• **What is needed**: What is needed is an exact repetition of the lines below, from the first one through the one holding "When the trial began, the", with no pictures and nothing else.

[Records from a data collection]
⁂

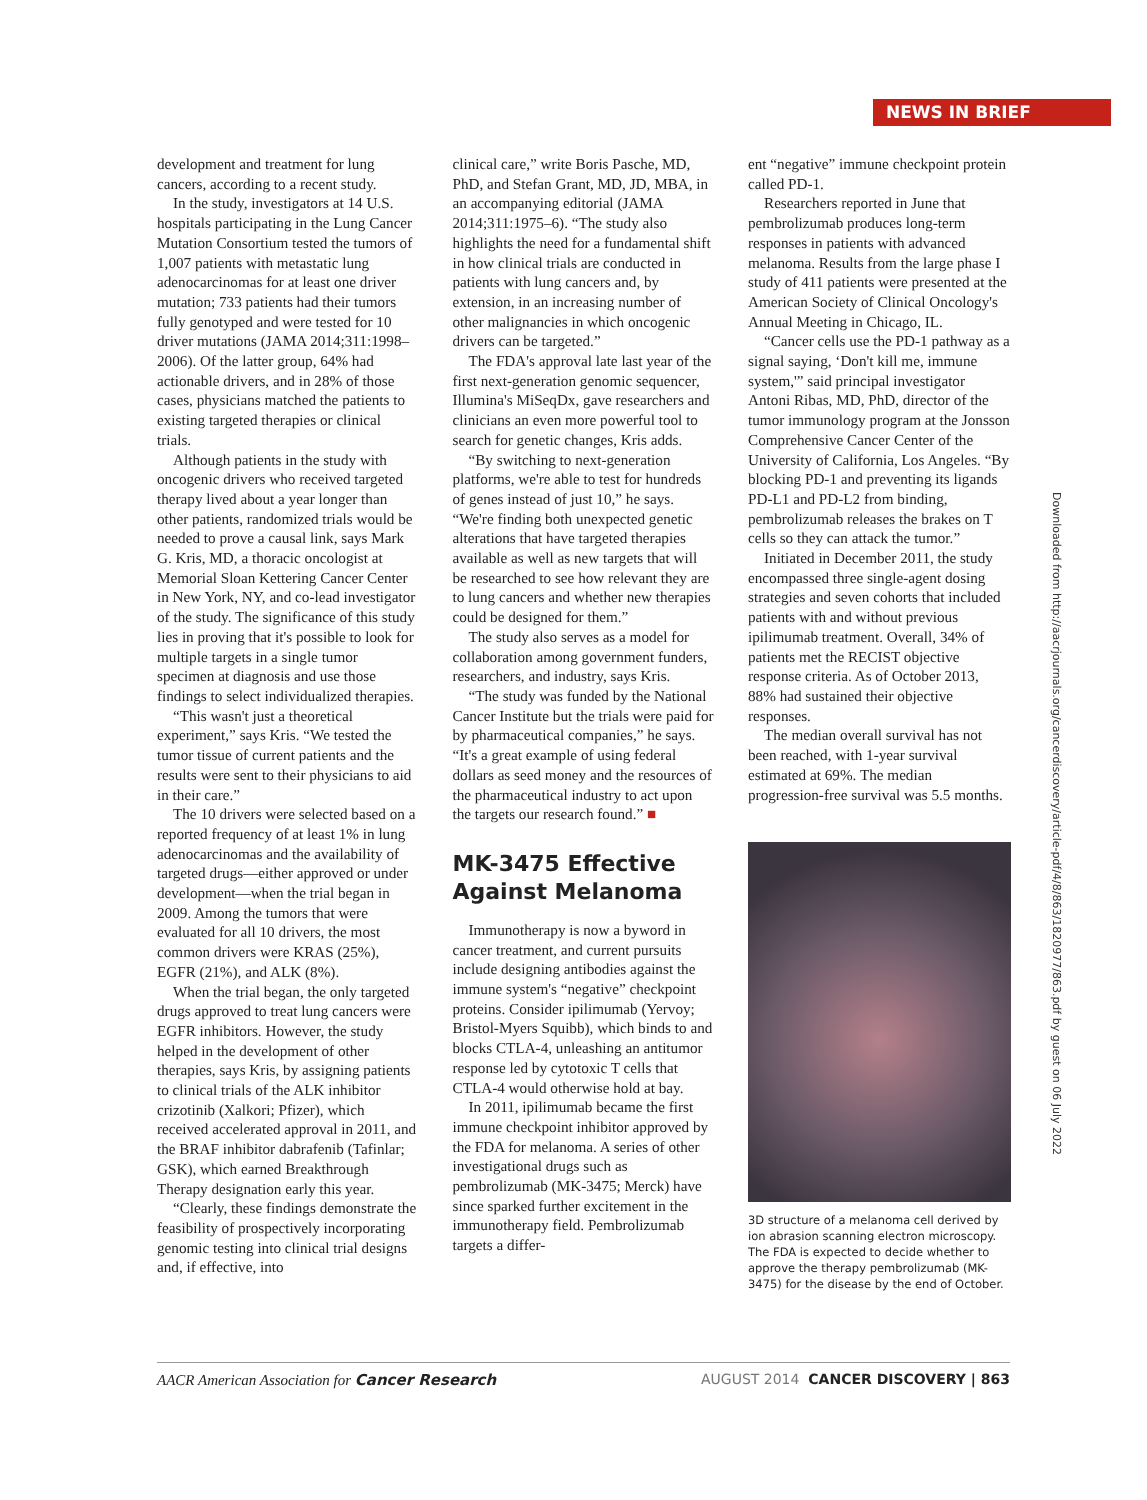NEWS IN BRIEF
development and treatment for lung cancers, according to a recent study.
In the study, investigators at 14 U.S. hospitals participating in the Lung Cancer Mutation Consortium tested the tumors of 1,007 patients with metastatic lung adenocarcinomas for at least one driver mutation; 733 patients had their tumors fully genotyped and were tested for 10 driver mutations (JAMA 2014;311:1998–2006). Of the latter group, 64% had actionable drivers, and in 28% of those cases, physicians matched the patients to existing targeted therapies or clinical trials.
Although patients in the study with oncogenic drivers who received targeted therapy lived about a year longer than other patients, randomized trials would be needed to prove a causal link, says Mark G. Kris, MD, a thoracic oncologist at Memorial Sloan Kettering Cancer Center in New York, NY, and co-lead investigator of the study. The significance of this study lies in proving that it's possible to look for multiple targets in a single tumor specimen at diagnosis and use those findings to select individualized therapies.
“This wasn't just a theoretical experiment,” says Kris. “We tested the tumor tissue of current patients and the results were sent to their physicians to aid in their care.”
The 10 drivers were selected based on a reported frequency of at least 1% in lung adenocarcinomas and the availability of targeted drugs—either approved or under development—when the trial began in 2009. Among the tumors that were evaluated for all 10 drivers, the most common drivers were KRAS (25%), EGFR (21%), and ALK (8%).
When the trial began, the only targeted drugs approved to treat lung cancers were EGFR inhibitors. However, the study helped in the development of other therapies, says Kris, by assigning patients to clinical trials of the ALK inhibitor crizotinib (Xalkori; Pfizer), which received accelerated approval in 2011, and the BRAF inhibitor dabrafenib (Tafinlar; GSK), which earned Breakthrough Therapy designation early this year.
“Clearly, these findings demonstrate the feasibility of prospectively incorporating genomic testing into clinical trial designs and, if effective, into
clinical care,” write Boris Pasche, MD, PhD, and Stefan Grant, MD, JD, MBA, in an accompanying editorial (JAMA 2014;311:1975–6). “The study also highlights the need for a fundamental shift in how clinical trials are conducted in patients with lung cancers and, by extension, in an increasing number of other malignancies in which oncogenic drivers can be targeted.”
The FDA's approval late last year of the first next-generation genomic sequencer, Illumina's MiSeqDx, gave researchers and clinicians an even more powerful tool to search for genetic changes, Kris adds.
“By switching to next-generation platforms, we're able to test for hundreds of genes instead of just 10,” he says. “We're finding both unexpected genetic alterations that have targeted therapies available as well as new targets that will be researched to see how relevant they are to lung cancers and whether new therapies could be designed for them.”
The study also serves as a model for collaboration among government funders, researchers, and industry, says Kris.
“The study was funded by the National Cancer Institute but the trials were paid for by pharmaceutical companies,” he says. “It's a great example of using federal dollars as seed money and the resources of the pharmaceutical industry to act upon the targets our research found.” ■
MK-3475 Effective Against Melanoma
Immunotherapy is now a byword in cancer treatment, and current pursuits include designing antibodies against the immune system's “negative” checkpoint proteins. Consider ipilimumab (Yervoy; Bristol-Myers Squibb), which binds to and blocks CTLA-4, unleashing an antitumor response led by cytotoxic T cells that CTLA-4 would otherwise hold at bay.
In 2011, ipilimumab became the first immune checkpoint inhibitor approved by the FDA for melanoma. A series of other investigational drugs such as pembrolizumab (MK-3475; Merck) have since sparked further excitement in the immunotherapy field. Pembrolizumab targets a differ-
ent “negative” immune checkpoint protein called PD-1.
Researchers reported in June that pembrolizumab produces long-term responses in patients with advanced melanoma. Results from the large phase I study of 411 patients were presented at the American Society of Clinical Oncology's Annual Meeting in Chicago, IL.
“Cancer cells use the PD-1 pathway as a signal saying, ‘Don't kill me, immune system,'” said principal investigator Antoni Ribas, MD, PhD, director of the tumor immunology program at the Jonsson Comprehensive Cancer Center of the University of California, Los Angeles. “By blocking PD-1 and preventing its ligands PD-L1 and PD-L2 from binding, pembrolizumab releases the brakes on T cells so they can attack the tumor.”
Initiated in December 2011, the study encompassed three single-agent dosing strategies and seven cohorts that included patients with and without previous ipilimumab treatment. Overall, 34% of patients met the RECIST objective response criteria. As of October 2013, 88% had sustained their objective responses.
The median overall survival has not been reached, with 1-year survival estimated at 69%. The median progression-free survival was 5.5 months.
3D structure of a melanoma cell derived by ion abrasion scanning electron microscopy. The FDA is expected to decide whether to approve the therapy pembrolizumab (MK-3475) for the disease by the end of October.
Downloaded from http://aacrjournals.org/cancerdiscovery/article-pdf/4/8/863/1820977/863.pdf by guest on 06 July 2022
AACR American Association for Cancer Research AUGUST 2014 CANCER DISCOVERY | 863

⁂

• **Solution to this task**:
NEWS IN BRIEF
development and treatment for lung cancers, according to a recent study.
In the study, investigators at 14 U.S. hospitals participating in the Lung Cancer Mutation Consortium tested the tumors of 1,007 patients with metastatic lung adenocarcinomas for at least one driver mutation; 733 patients had their tumors fully genotyped and were tested for 10 driver mutations (JAMA 2014;311:1998–2006). Of the latter group, 64% had actionable drivers, and in 28% of those cases, physicians matched the patients to existing targeted therapies or clinical trials.
Although patients in the study with oncogenic drivers who received targeted therapy lived about a year longer than other patients, randomized trials would be needed to prove a causal link, says Mark G. Kris, MD, a thoracic oncologist at Memorial Sloan Kettering Cancer Center in New York, NY, and co-lead investigator of the study. The significance of this study lies in proving that it's possible to look for multiple targets in a single tumor specimen at diagnosis and use those findings to select individualized therapies.
“This wasn't just a theoretical experiment,” says Kris. “We tested the tumor tissue of current patients and the results were sent to their physicians to aid in their care.”
The 10 drivers were selected based on a reported frequency of at least 1% in lung adenocarcinomas and the availability of targeted drugs—either approved or under development—when the trial began in 2009. Among the tumors that were evaluated for all 10 drivers, the most common drivers were KRAS (25%), EGFR (21%), and ALK (8%).
When the trial began, the only targeted drugs approved to treat lung cancers were EGFR inhibitors. However, the study helped in the development of other therapies, says Kris, by assigning patients to clinical trials of the ALK inhibitor crizotinib (Xalkori; Pfizer), which received accelerated approval in 2011, and the BRAF inhibitor dabrafenib (Tafinlar; GSK), which earned Breakthrough Therapy designation early this year.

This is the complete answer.